Thursday 1 April 2010

Time travellers

Clocks forward, clocks back, lose an hour then gain it again somewhere over the English Channel. Up at the crack of dawn with suitcases piled into my brother's car which then overheats, grinding to a halt on the autoroute somewhere above Monaco. Frantic telephone calls to Guy whose enormous 4x4 sweeps us up from the roadside to get us to the airport on time.

Arrive dazed in a cold, damp Britain then drive to Yeovil to re-unite with our three sons but it's another early start the next day to return our airport hire car. Colder than ever now (we have gone rapidly from a balmy spring in Italy to the wet and windy five degrees of a prolonged English winter) we struggle to cope with the time changes, the driving on the left and the very Englishness of an Indian restaurant meal.

Once again the complexities of our travel arrangements baffle our friends but we are used to this by now. What we hadn't expected was to feel like alien invaders in the familiar landscape of south east Britain where the language is one we understand but don't expect to hear and the customs often seem strangely pointless. We are back in the land of green lawns and nodding daffodils where narrow hedges border narrower lanes and bare trees scrape the sky. It all takes our breath away; we gape like tourists.

We board a train without 'composting' the ticket (when we first came upon this term in France we thought it might be a green initiative to re-cycle the paper from which the ticket is made) and we cross roads crowded with cars that look over-inflated, too large for the inhabitants who drive them and far larger than those most Italians drive. We re-encounter the grey suit still favoured by commuting office workers yet search in vain for the extravagant fur coats so favoured by Italian women. Soft Mediterranean brogue shoes have been replaced by the deck shoe and the trainer and once again we can buy a sweatshirt without some meaningless English phrase like 'Yatching Fitness' emblazoned on it. And where is the breakfast cereal, 'Teddy's Hit', when you need it?

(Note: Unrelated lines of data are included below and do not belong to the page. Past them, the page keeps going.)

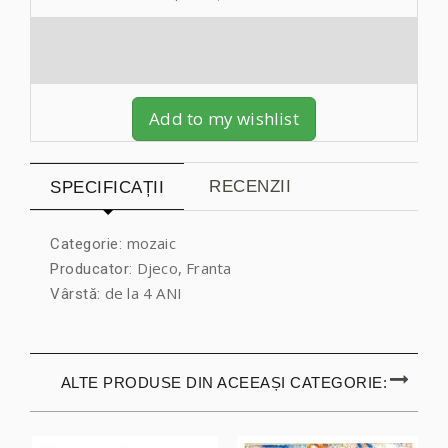
Add to my wishlist
RECENZII
SPECIFICAȚII
mozaic
Categorie:
Djeco, Franta
Producator:
de la 4 ANI
Vârstă:
ALTE PRODUSE DIN ACEEAȘI CATEGORIE:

Finally as we re-acquaint ourselves with the windy dampness of the air we must also get used to the absence of church bells, here ringing only to summon the faithful to Sunday prayers and silent in the early hours of the morning for fear of disturbing the Englishman's sleep.
We have returned to a country that is both familiar and strange, comforting because of what we recognise as commonplace yet full of strange sights and odd behaviours that we now know are uniquely British.